GENEVA (2 February 2024) – UN human rights experts* today expressed grave concern at the recent harmful decision by some 18 states to suspend funding to the UN Relief and Works Agency for Palestinian Refugees in the Near East (UNRWA).

Australia, Austria, Canada, Estonia, Finland, Germany, Iceland, Italy, Japan, Latvia, Lithuania, Netherlands, New Zealand, Romania, Sweden, Switzerland, the United Kingdom, and the United States have all announced suspension of funding for UNRWA, the experts said.

“These announcements come at an existential moment for over two million Palestinians in Gaza enduring catastrophic living conditions due to Israel’s large-scale military attack that the International Court of Justice (ICJ) considers a plausible genocide,” the experts said.

The decision follows Israel’s allegations against several UNRWA employees of involvement in the Hamas-led attacks on 7 October 2023.

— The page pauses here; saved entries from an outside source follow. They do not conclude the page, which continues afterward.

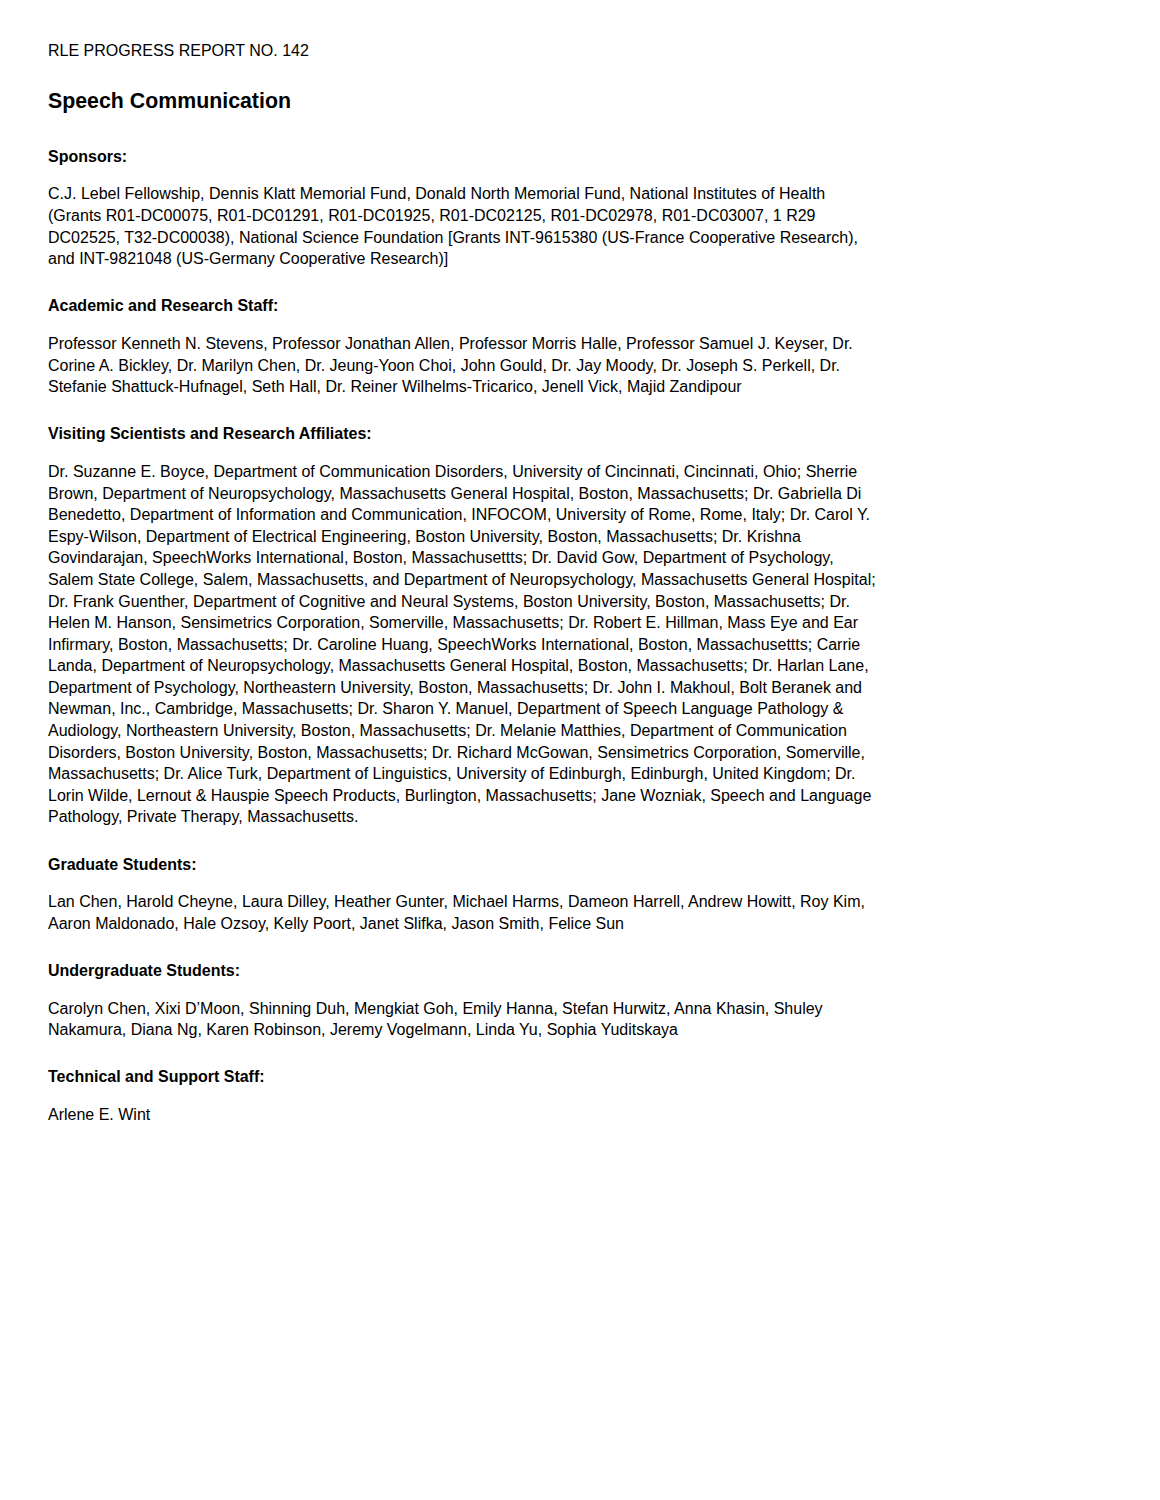RLE PROGRESS REPORT NO. 142
Speech Communication
Sponsors:
C.J. Lebel Fellowship, Dennis Klatt Memorial Fund, Donald North Memorial Fund, National Institutes of Health (Grants R01-DC00075, R01-DC01291, R01-DC01925, R01-DC02125, R01-DC02978, R01-DC03007, 1 R29 DC02525, T32-DC00038), National Science Foundation [Grants INT-9615380 (US-France Cooperative Research), and INT-9821048 (US-Germany Cooperative Research)]
Academic and Research Staff:
Professor Kenneth N. Stevens, Professor Jonathan Allen, Professor Morris Halle, Professor Samuel J. Keyser, Dr. Corine A. Bickley, Dr. Marilyn Chen, Dr. Jeung-Yoon Choi, John Gould, Dr. Jay Moody, Dr. Joseph S. Perkell, Dr. Stefanie Shattuck-Hufnagel, Seth Hall, Dr. Reiner Wilhelms-Tricarico, Jenell Vick, Majid Zandipour
Visiting Scientists and Research Affiliates:
Dr. Suzanne E. Boyce, Department of Communication Disorders, University of Cincinnati, Cincinnati, Ohio; Sherrie Brown, Department of Neuropsychology, Massachusetts General Hospital, Boston, Massachusetts; Dr. Gabriella Di Benedetto, Department of Information and Communication, INFOCOM, University of Rome, Rome, Italy; Dr. Carol Y. Espy-Wilson, Department of Electrical Engineering, Boston University, Boston, Massachusetts; Dr. Krishna Govindarajan, SpeechWorks International, Boston, Massachusettts; Dr. David Gow, Department of Psychology, Salem State College, Salem, Massachusetts, and Department of Neuropsychology, Massachusetts General Hospital; Dr. Frank Guenther, Department of Cognitive and Neural Systems, Boston University, Boston, Massachusetts; Dr. Helen M. Hanson, Sensimetrics Corporation, Somerville, Massachusetts; Dr. Robert E. Hillman, Mass Eye and Ear Infirmary, Boston, Massachusetts; Dr. Caroline Huang, SpeechWorks International, Boston, Massachusettts; Carrie Landa, Department of Neuropsychology, Massachusetts General Hospital, Boston, Massachusetts; Dr. Harlan Lane, Department of Psychology, Northeastern University, Boston, Massachusetts; Dr. John I. Makhoul, Bolt Beranek and Newman, Inc., Cambridge, Massachusetts; Dr. Sharon Y. Manuel, Department of Speech Language Pathology & Audiology, Northeastern University, Boston, Massachusetts; Dr. Melanie Matthies, Department of Communication Disorders, Boston University, Boston, Massachusetts; Dr. Richard McGowan, Sensimetrics Corporation, Somerville, Massachusetts; Dr. Alice Turk, Department of Linguistics, University of Edinburgh, Edinburgh, United Kingdom; Dr. Lorin Wilde, Lernout & Hauspie Speech Products, Burlington, Massachusetts; Jane Wozniak, Speech and Language Pathology, Private Therapy, Massachusetts.
Graduate Students:
Lan Chen, Harold Cheyne, Laura Dilley, Heather Gunter, Michael Harms, Dameon Harrell, Andrew Howitt, Roy Kim, Aaron Maldonado, Hale Ozsoy, Kelly Poort, Janet Slifka, Jason Smith, Felice Sun
Undergraduate Students:
Carolyn Chen, Xixi D’Moon, Shinning Duh, Mengkiat Goh, Emily Hanna, Stefan Hurwitz, Anna Khasin, Shuley Nakamura, Diana Ng, Karen Robinson, Jeremy Vogelmann, Linda Yu, Sophia Yuditskaya
Technical and Support Staff:
Arlene E. Wint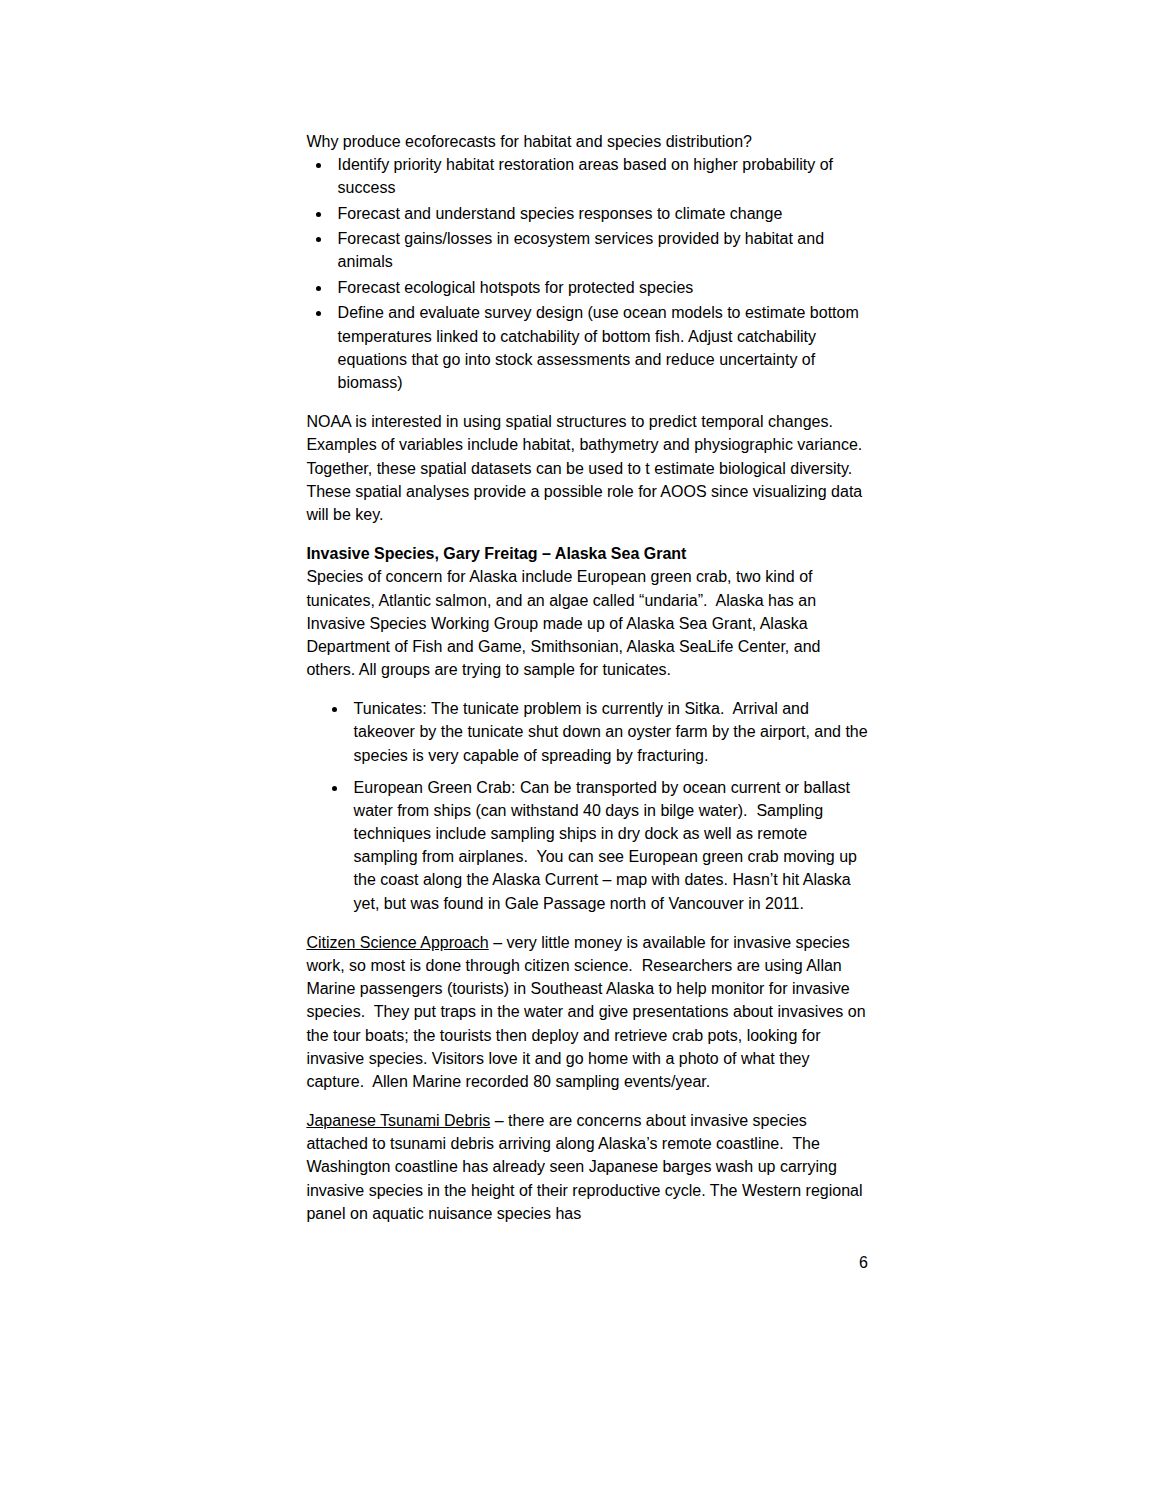Why produce ecoforecasts for habitat and species distribution?
Identify priority habitat restoration areas based on higher probability of success
Forecast and understand species responses to climate change
Forecast gains/losses in ecosystem services provided by habitat and animals
Forecast ecological hotspots for protected species
Define and evaluate survey design (use ocean models to estimate bottom temperatures linked to catchability of bottom fish. Adjust catchability equations that go into stock assessments and reduce uncertainty of biomass)
NOAA is interested in using spatial structures to predict temporal changes. Examples of variables include habitat, bathymetry and physiographic variance. Together, these spatial datasets can be used to t estimate biological diversity. These spatial analyses provide a possible role for AOOS since visualizing data will be key.
Invasive Species, Gary Freitag – Alaska Sea Grant
Species of concern for Alaska include European green crab, two kind of tunicates, Atlantic salmon, and an algae called “undaria”. Alaska has an Invasive Species Working Group made up of Alaska Sea Grant, Alaska Department of Fish and Game, Smithsonian, Alaska SeaLife Center, and others. All groups are trying to sample for tunicates.
Tunicates: The tunicate problem is currently in Sitka. Arrival and takeover by the tunicate shut down an oyster farm by the airport, and the species is very capable of spreading by fracturing.
European Green Crab: Can be transported by ocean current or ballast water from ships (can withstand 40 days in bilge water). Sampling techniques include sampling ships in dry dock as well as remote sampling from airplanes. You can see European green crab moving up the coast along the Alaska Current – map with dates. Hasn’t hit Alaska yet, but was found in Gale Passage north of Vancouver in 2011.
Citizen Science Approach – very little money is available for invasive species work, so most is done through citizen science. Researchers are using Allan Marine passengers (tourists) in Southeast Alaska to help monitor for invasive species. They put traps in the water and give presentations about invasives on the tour boats; the tourists then deploy and retrieve crab pots, looking for invasive species. Visitors love it and go home with a photo of what they capture. Allen Marine recorded 80 sampling events/year.
Japanese Tsunami Debris – there are concerns about invasive species attached to tsunami debris arriving along Alaska’s remote coastline. The Washington coastline has already seen Japanese barges wash up carrying invasive species in the height of their reproductive cycle. The Western regional panel on aquatic nuisance species has
6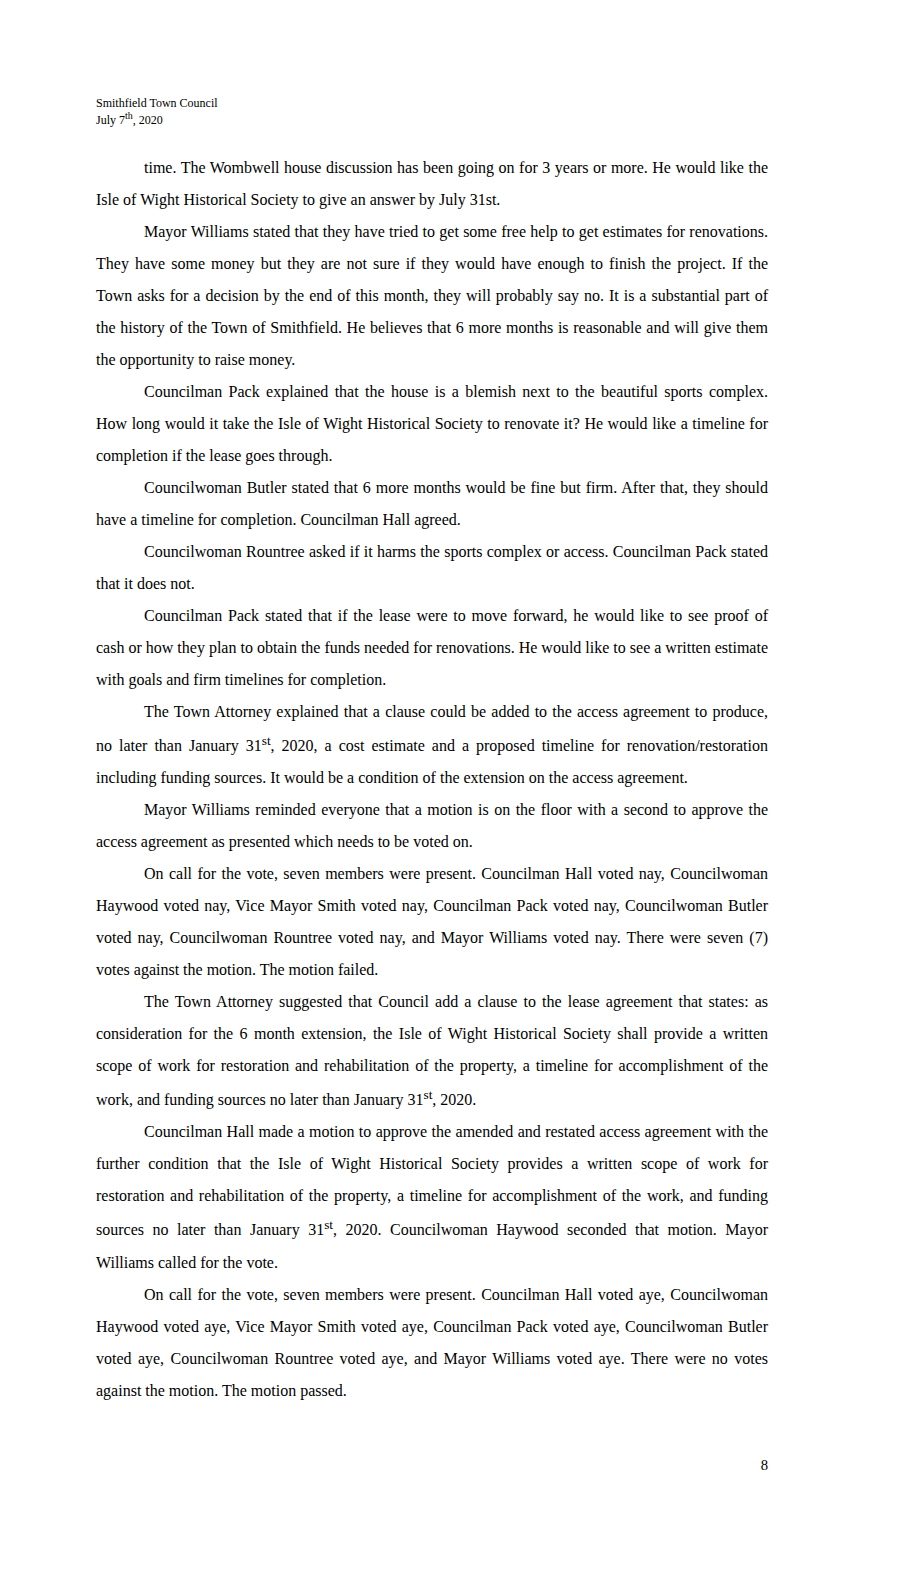Smithfield Town Council
July 7th, 2020
time. The Wombwell house discussion has been going on for 3 years or more. He would like the Isle of Wight Historical Society to give an answer by July 31st.
Mayor Williams stated that they have tried to get some free help to get estimates for renovations. They have some money but they are not sure if they would have enough to finish the project. If the Town asks for a decision by the end of this month, they will probably say no. It is a substantial part of the history of the Town of Smithfield. He believes that 6 more months is reasonable and will give them the opportunity to raise money.
Councilman Pack explained that the house is a blemish next to the beautiful sports complex. How long would it take the Isle of Wight Historical Society to renovate it? He would like a timeline for completion if the lease goes through.
Councilwoman Butler stated that 6 more months would be fine but firm. After that, they should have a timeline for completion. Councilman Hall agreed.
Councilwoman Rountree asked if it harms the sports complex or access. Councilman Pack stated that it does not.
Councilman Pack stated that if the lease were to move forward, he would like to see proof of cash or how they plan to obtain the funds needed for renovations. He would like to see a written estimate with goals and firm timelines for completion.
The Town Attorney explained that a clause could be added to the access agreement to produce, no later than January 31st, 2020, a cost estimate and a proposed timeline for renovation/restoration including funding sources. It would be a condition of the extension on the access agreement.
Mayor Williams reminded everyone that a motion is on the floor with a second to approve the access agreement as presented which needs to be voted on.
On call for the vote, seven members were present. Councilman Hall voted nay, Councilwoman Haywood voted nay, Vice Mayor Smith voted nay, Councilman Pack voted nay, Councilwoman Butler voted nay, Councilwoman Rountree voted nay, and Mayor Williams voted nay. There were seven (7) votes against the motion. The motion failed.
The Town Attorney suggested that Council add a clause to the lease agreement that states: as consideration for the 6 month extension, the Isle of Wight Historical Society shall provide a written scope of work for restoration and rehabilitation of the property, a timeline for accomplishment of the work, and funding sources no later than January 31st, 2020.
Councilman Hall made a motion to approve the amended and restated access agreement with the further condition that the Isle of Wight Historical Society provides a written scope of work for restoration and rehabilitation of the property, a timeline for accomplishment of the work, and funding sources no later than January 31st, 2020. Councilwoman Haywood seconded that motion. Mayor Williams called for the vote.
On call for the vote, seven members were present. Councilman Hall voted aye, Councilwoman Haywood voted aye, Vice Mayor Smith voted aye, Councilman Pack voted aye, Councilwoman Butler voted aye, Councilwoman Rountree voted aye, and Mayor Williams voted aye. There were no votes against the motion. The motion passed.
8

The experts said: “In response to these allegations, and even before conducting its due process investigation, UNRWA announced its decision to terminate these employees’ contracts ‘in the interest of the agency.’ This response reflects UNRWA’s firm commitment to ensuring organisational neutrality, in line with UN principles and values rejecting incitement and all forms of violence.”

“Even if allegations against individuals are proven, based on an impartial and independent investigation, UNRWA as a whole, traditionally providing services to 1.7 million Palestinian refugees and offering employment to 13,000 locally recruited staff in Gaza, must not be blamed and punished collectively,” the experts said.

They were dismayed by reports suggesting Israel intends to “remove” UNRWA from Gaza. “We condemn in the strongest possible terms any efforts to delegitimise UNRWA as a whole.”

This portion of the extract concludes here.